Configuration example:
Spark.executor.extraJavaOptions-XX:MaxPermSize=1000m
Spark.executor.memory 1g
Spark.serializer org.apache.spark.serializer.KryoSerializer
Spark.cores.max 32
Spark.shuffle.manager SORT
Spark.driver.memory 2g
Spark.shuffle.consolidateFiles true
Details:
Spark.executor.extraJavaOptions sets the extended Java option, which specifies a permanent maximum memory of 1000m
Spark.executor.memory specifies that when the executor that the application provides computing resources starts, the heap memory needs 1g (occupied Worker memory). The default is 512m.
Spark.serializer specifies the class that is serialized, in this case org.apache.spark.serializer.KryoSerializer
Spark.cores.max specifies the maximum number of cores for each Driver to run. Here, 3G is specified, and all cores owned by the default system
Spark.shuffle.manager specifies the management method to be used in shuffle. Here, SORT is specified. Sorting can reduce the generation of temporary files, but it consumes a little bit of performance.
Spark.driver.memory specifies the amount of memory used by Driver itself, where 2G
The above attributes can also be configured separately in SparkConf and optimized according to the performance of each machine.
Spark.shuffle.consolidateFiles specifies that when merging small files, there will be many small files in map. In fact, there is only one result after reduce, while small files will be left. The setting below is that the small files after map will be merged into one file.
The priority of Spark attribute is: SparkConf mode > command line parameter mode > file configuration mode.
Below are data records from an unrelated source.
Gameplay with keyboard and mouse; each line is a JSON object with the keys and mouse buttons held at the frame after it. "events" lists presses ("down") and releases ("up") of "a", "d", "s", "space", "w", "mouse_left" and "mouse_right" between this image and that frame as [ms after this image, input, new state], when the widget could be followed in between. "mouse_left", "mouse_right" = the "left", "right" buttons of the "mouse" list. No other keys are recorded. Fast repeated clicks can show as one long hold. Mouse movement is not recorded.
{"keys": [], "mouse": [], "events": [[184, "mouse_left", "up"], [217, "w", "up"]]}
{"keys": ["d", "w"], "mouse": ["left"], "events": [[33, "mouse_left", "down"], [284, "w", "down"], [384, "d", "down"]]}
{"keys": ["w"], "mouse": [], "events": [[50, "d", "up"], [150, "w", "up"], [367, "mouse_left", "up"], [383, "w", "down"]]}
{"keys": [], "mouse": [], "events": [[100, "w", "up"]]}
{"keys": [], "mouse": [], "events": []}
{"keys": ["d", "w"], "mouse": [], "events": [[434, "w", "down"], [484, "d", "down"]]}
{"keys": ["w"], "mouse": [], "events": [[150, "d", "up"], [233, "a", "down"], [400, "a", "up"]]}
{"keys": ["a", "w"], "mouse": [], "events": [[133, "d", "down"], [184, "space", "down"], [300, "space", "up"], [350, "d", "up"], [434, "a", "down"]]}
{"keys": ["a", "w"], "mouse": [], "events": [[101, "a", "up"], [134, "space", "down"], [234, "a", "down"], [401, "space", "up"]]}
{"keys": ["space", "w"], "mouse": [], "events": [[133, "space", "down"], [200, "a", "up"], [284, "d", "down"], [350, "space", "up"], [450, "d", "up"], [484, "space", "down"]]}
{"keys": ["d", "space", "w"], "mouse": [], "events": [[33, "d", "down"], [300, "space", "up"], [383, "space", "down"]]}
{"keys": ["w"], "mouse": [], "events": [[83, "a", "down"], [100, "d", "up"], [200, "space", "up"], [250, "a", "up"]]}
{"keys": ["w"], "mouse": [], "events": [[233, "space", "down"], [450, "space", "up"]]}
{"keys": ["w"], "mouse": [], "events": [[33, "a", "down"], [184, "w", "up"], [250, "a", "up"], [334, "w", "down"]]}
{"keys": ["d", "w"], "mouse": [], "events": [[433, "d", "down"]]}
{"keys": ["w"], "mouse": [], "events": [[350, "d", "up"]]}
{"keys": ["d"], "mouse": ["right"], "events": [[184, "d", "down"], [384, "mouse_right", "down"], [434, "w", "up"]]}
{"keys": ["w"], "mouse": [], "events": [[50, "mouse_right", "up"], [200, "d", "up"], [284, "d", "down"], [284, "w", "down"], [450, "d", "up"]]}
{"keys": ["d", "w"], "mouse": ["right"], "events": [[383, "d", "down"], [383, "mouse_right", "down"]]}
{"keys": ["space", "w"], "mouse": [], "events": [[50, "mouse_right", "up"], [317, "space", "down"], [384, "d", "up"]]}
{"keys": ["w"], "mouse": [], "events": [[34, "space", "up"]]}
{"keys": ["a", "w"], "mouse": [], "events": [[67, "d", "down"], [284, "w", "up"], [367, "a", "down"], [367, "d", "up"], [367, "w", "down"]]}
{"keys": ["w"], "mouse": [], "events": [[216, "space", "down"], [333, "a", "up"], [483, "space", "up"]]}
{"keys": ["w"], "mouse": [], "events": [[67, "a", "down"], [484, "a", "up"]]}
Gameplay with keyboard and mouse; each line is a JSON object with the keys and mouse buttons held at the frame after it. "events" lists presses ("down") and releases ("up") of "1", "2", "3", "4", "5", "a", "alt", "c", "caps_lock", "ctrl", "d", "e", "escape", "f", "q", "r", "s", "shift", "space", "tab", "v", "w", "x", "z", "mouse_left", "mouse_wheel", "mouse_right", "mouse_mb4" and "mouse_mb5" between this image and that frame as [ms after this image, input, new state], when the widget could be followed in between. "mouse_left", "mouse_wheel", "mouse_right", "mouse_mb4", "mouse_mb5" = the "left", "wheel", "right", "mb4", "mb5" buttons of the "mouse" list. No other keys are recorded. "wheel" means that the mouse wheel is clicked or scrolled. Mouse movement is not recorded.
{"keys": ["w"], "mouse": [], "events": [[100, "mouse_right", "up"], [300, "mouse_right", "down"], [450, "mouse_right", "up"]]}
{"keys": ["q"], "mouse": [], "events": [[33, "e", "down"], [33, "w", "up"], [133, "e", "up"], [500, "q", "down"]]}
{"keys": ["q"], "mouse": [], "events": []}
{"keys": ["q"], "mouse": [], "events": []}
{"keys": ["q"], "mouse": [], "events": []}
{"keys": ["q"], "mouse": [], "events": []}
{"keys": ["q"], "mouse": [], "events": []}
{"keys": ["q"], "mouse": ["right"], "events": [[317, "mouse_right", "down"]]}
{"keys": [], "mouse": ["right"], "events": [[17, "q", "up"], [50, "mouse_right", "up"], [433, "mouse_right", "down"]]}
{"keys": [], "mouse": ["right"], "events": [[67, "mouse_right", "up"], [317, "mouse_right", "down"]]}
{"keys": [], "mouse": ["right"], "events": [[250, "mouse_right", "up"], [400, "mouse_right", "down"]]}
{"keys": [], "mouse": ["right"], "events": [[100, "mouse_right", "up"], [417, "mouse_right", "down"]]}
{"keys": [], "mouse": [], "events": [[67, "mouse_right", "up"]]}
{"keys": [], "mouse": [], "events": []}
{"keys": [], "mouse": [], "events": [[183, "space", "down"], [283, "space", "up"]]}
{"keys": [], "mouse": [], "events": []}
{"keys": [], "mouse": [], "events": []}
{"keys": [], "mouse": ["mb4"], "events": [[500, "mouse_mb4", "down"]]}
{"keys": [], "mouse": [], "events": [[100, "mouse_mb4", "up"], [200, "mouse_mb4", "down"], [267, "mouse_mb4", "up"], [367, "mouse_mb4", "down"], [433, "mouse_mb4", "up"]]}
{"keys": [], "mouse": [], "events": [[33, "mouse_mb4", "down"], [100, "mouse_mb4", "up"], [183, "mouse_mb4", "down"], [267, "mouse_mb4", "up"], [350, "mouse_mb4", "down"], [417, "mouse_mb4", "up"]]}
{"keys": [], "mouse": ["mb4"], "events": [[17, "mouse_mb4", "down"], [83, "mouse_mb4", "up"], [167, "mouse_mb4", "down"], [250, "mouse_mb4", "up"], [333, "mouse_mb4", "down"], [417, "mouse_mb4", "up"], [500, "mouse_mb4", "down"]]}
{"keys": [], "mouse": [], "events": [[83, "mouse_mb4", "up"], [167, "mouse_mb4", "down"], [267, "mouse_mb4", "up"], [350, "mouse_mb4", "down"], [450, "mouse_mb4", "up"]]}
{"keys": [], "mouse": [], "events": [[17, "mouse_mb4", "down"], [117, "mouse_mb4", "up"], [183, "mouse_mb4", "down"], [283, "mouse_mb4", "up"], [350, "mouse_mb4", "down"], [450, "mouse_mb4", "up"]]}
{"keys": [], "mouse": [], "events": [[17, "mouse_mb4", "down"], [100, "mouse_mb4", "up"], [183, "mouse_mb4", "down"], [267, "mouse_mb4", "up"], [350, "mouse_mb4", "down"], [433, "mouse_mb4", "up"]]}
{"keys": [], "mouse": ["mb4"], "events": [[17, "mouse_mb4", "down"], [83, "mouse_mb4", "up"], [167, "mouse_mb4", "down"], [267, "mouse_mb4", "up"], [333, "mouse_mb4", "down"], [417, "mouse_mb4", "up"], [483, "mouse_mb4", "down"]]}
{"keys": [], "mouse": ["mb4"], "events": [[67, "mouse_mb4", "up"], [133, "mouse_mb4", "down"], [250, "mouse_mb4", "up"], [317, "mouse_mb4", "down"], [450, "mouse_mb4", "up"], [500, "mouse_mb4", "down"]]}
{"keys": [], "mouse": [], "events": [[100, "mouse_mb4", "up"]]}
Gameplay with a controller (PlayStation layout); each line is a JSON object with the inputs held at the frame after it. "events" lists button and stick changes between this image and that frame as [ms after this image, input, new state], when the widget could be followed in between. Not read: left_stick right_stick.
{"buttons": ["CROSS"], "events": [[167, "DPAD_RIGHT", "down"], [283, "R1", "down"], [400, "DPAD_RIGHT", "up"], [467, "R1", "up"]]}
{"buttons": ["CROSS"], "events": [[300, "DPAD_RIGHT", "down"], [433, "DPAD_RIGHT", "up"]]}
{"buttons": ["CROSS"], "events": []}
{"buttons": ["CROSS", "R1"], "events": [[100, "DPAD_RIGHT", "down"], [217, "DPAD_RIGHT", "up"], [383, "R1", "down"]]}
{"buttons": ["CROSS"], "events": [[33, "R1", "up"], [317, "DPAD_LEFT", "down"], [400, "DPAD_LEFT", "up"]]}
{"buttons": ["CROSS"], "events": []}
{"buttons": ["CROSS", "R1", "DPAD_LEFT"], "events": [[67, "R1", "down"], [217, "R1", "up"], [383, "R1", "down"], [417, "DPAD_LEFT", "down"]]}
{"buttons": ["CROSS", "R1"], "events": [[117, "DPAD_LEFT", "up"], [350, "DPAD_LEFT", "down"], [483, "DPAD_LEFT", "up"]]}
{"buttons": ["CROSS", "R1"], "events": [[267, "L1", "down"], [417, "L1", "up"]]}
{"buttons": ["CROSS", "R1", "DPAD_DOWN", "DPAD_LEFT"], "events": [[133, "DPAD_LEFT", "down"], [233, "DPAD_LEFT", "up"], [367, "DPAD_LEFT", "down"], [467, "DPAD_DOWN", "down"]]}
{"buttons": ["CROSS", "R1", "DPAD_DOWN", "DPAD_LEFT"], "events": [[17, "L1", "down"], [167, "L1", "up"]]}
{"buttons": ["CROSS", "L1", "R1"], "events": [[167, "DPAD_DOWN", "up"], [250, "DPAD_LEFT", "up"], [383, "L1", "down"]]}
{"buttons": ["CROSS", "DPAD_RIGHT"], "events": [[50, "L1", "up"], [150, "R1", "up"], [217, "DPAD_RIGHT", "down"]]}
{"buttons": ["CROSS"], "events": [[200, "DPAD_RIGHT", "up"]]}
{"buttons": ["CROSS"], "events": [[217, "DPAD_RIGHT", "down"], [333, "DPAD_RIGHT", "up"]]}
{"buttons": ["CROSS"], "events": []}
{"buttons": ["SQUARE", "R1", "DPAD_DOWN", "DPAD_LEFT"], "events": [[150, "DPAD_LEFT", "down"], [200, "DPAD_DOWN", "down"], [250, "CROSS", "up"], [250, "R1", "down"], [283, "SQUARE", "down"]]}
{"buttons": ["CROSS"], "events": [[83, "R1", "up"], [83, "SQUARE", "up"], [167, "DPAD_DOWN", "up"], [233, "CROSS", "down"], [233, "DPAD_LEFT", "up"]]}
5.3.3. Modify the slave node
# vim slaves
Dn1
Dn2
Dn3
5.4. Install other cluster machines
Scala Quick Distribution:
Scp-r / home/utoken/software/scala-2.10.5 utoken@dn1:/home/utoken/software/
Spark Quick Distribution:
Scp-r spark-1.3.0-bin-hadoop2.4 utoken@dn1:/home/utoken/software/
5.5.Boot / shutdown spark Startup and shutdown Cluster
[utoken@nn1 spark-1.3.0-bin-hadoop2.4] $. / sbin/start-all.sh
[utoken@nn1 spark-1.3.0-bin-hadoop2.4] $. / sbin/stop-all.sh
Start and shut down Master separately
[utoken@nn1 spark-1.3.0-bin-hadoop2.4] $. / sbin/start-master.sh
[utoken@nn1 spark-1.3.0-bin-hadoop2.4] $. / sbin/stop-master.sh
Start Slaves separately
[utoken@nn1 spark-1.3.0-bin-hadoop2.4] $. / sbin/start-slaves.sh
[utoken@nn1 spark-1.3.0-bin-hadoop2.4] $. / sbin/stop-slaves.sh
Start a Worker in the Slaves separately and specify the port (not required if there is no port conflict)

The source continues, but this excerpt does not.